The pieces of Everything Is Permitted are virtually bursting with verve and spirit. With only trumpet, double bass and drums, Interzone raises a musical storm, in which reminiscences of jazz history, blues and bop licks, rock and funk attitude, and virtuosity and humor are whirled together. Mario Rom’s agile trumpet flirts, allures and blares, at times even seems to duel with itself. Thereby Rom changes color like a chameleon; shines bright and clear, can sound smooth and warm in the next piece, and shortly after surprises with raspy rough timbre. The bandleader is spurred by Herbert Pirker’s distinctive, sometimes straightforward, sometimes absurdly swirling beats. While developing almost rocky force in fast pieces, Pirker lowers the dynamics to quiet brush strokes or light clatter in ballads. He is always impressed by a resolute will to groove. Lukas Kranzelbinder’s grave double bass confidently holds together the twists and turns of his two partners. Like that, Interzone succeeds at creating a delightful, inspiringly entertaining balance between seriousness and wit.

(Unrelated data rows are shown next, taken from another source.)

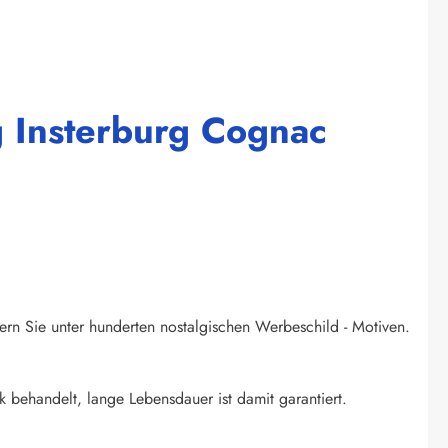
g Insterburg Cognac
ern Sie unter hunderten nostalgischen Werbeschild - Motiven.
k behandelt, lange Lebensdauer ist damit garantiert.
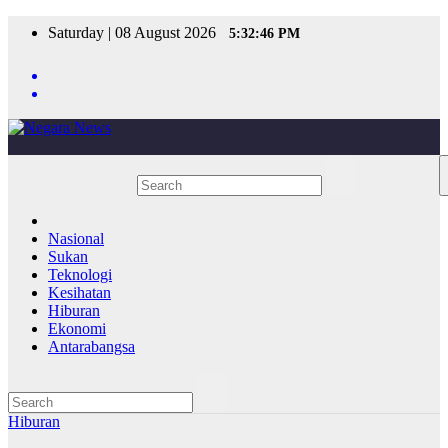
Skip
Saturday | 08 August 2026
5:32:46 PM
to
content
Nasional
Sukan
Teknologi
Kesihatan
Hiburan
Ekonomi
Antarabangsa
Hiburan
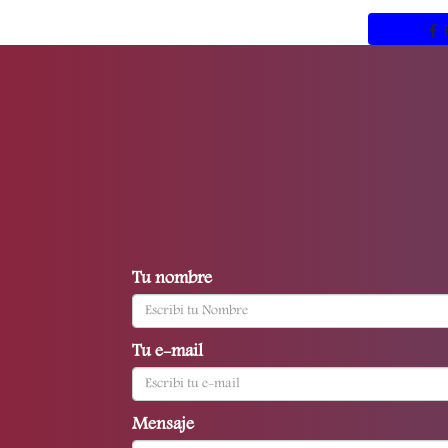
Tu nombre
Tu e-mail
Mensaje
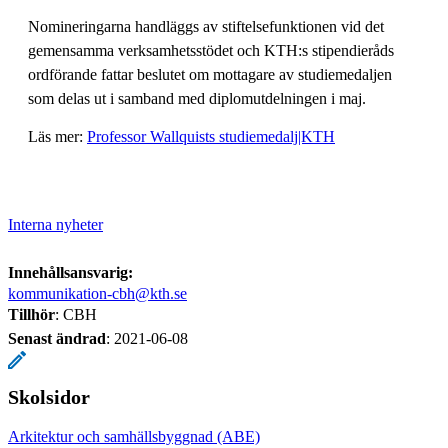
Nomineringarna handläggs av stiftelsefunktionen vid det
gemensamma verksamhetsstödet och KTH:s stipendieråds
ordförande fattar beslutet om mottagare av studiemedaljen
som delas ut i samband med diplomutdelningen i maj.
Läs mer:
Professor Wallquists studiemedalj|KTH
Interna nyheter
Innehållsansvarig:
kommunikation-cbh@kth.se
Tillhör
: CBH
Senast ändrad
:
2021-06-08
Skolsidor
Arkitektur och samhällsbyggnad (ABE)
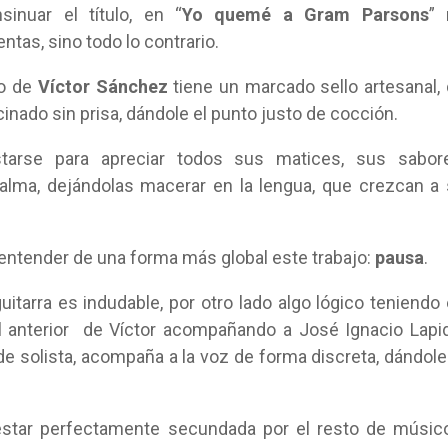
sinuar el título, en “
Yo quemé a Gram Parsons
” 
tas, sino todo lo contrario.
io de
Víctor Sánchez
tiene un marcado sello artesanal,
cinado sin prisa, dándole el punto justo de cocción.
arse para apreciar todos sus matices, sus sabore
lma, dejándolas macerar en la lengua, que crezcan a
 entender de una forma más global este trabajo:
pausa
.
itarra es indudable, por otro lado algo lógico teniendo
al anterior de Víctor acompañando a José Ignacio Lapi
de solista, acompaña a la voz de forma discreta, dándole
 estar perfectamente secundada por el resto de músic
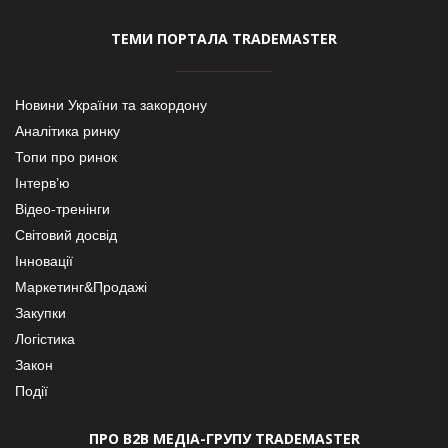
ТЕМИ ПОРТАЛА TRADEMASTER
Новини України та закордону
Аналітика ринку
Топи про ринок
Інтерв’ю
Відео-тренінги
Світовий досвід
Інновації
Маркетинг&Продажі
Закупки
Логістика
Закон
Події
ПРО В2В МЕДІА-ГРУПУ TRADEMASTER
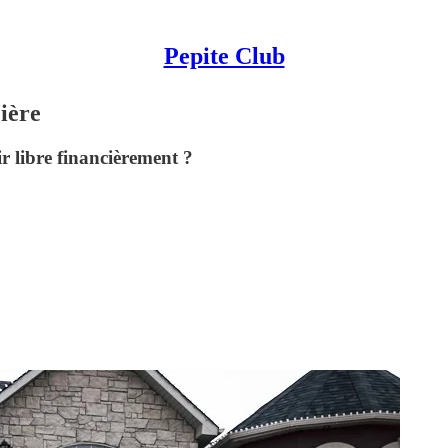
Pepite Club
cière
r libre financièrement ?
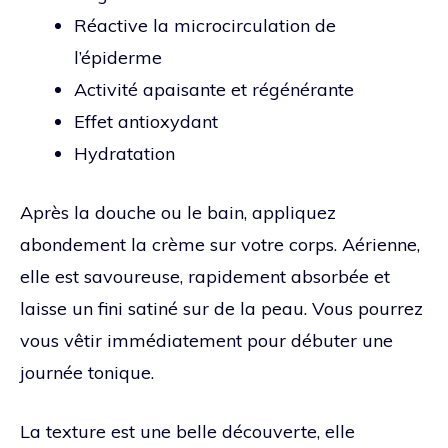
Réactive la microcirculation de
l’épiderme
Activité apaisante et régénérante
Effet antioxydant
Hydratation
Après la douche ou le bain, appliquez
abondement la crème sur votre corps. Aérienne,
elle est savoureuse, rapidement absorbée et
laisse un fini satiné sur de la peau. Vous pourrez
vous vêtir immédiatement pour débuter une
journée tonique.
La texture est une belle découverte, elle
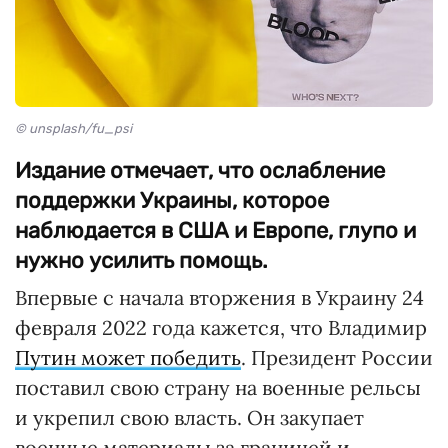
© unsplash/fu_psi
Издание отмечает, что ослабление
поддержки Украины, которое
наблюдается в США и Европе, глупо и
нужно усилить помощь.
Впервые с начала вторжения в Украину 24
февраля 2022 года кажется, что Владимир
Путин может победить
. Президент России
поставил свою страну на военные рельсы
и укрепил свою власть. Он закупает
военные материалы за границей и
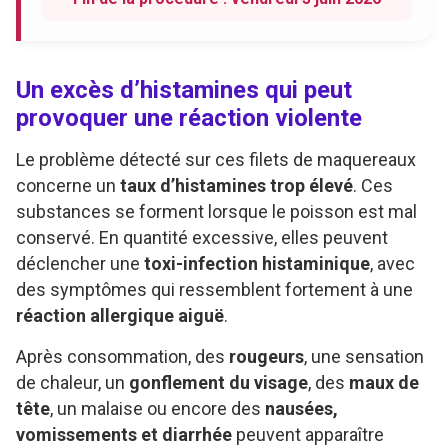
Un excès d’histamines qui peut
provoquer une réaction violente
Le problème détecté sur ces filets de maquereaux
concerne un
taux d’histamines trop élevé
. Ces
substances se forment lorsque le poisson est mal
conservé. En quantité excessive, elles peuvent
déclencher une
toxi-infection histaminique
, avec
des symptômes qui ressemblent fortement à une
réaction allergique aiguë
.
Après consommation, des
rougeurs
, une sensation
de chaleur, un
gonflement du visage
, des
maux de
tête
, un malaise ou encore des
nausées,
vomissements et diarrhée
peuvent apparaître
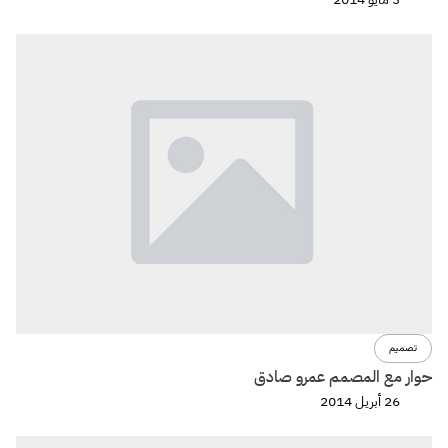
تصميم
حوار مع المصمم عمرو صادق
26 أبريل 2014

Together with the album Everything Is Permitted, Interzone is releasing a four-part online video series. It conveys the general concept of the band, as well as the mind and sentiment of the musicians. This elaborate short film series is a singular venture, at least in the central-European jazz scene. Its individual parts are geared to the principle of TV series and tell a continuous story throughout the episodes. Still they are “merely” music videos with the pieces of the new album; there are no dialogs. The trio put a remarkable effort into the realization of the individual clips, which are between 6 and 15 minutes long. Filming locations included Mexico City, Texas, New Orleans, Louisiana, Morocco, Qatar and lastly also Germany and Austria. In the continuous plot the three main characters follow the trace of the Black Centipede all across Mexico, Texas and Louisiana, to unravel the mystery of the “Black Centipede Powder”. The surreal road trip brings them to various different places and characters and all the way to the limits of their perception. When they finally arrive at their destination, they face the most difficult decision of their lives.
The first two episodes are online now and can be seen on www.everythingispermitted.at and on the Facebook page of Mario Rom’s Interzone.
“Drive, wit, virtuosity and a hint of coquetting retro characterize the possibly best jazz record of local origin this fall. With this little sensation in compact format, the Styrian trumpeter Mario Rom demonstrates international class.”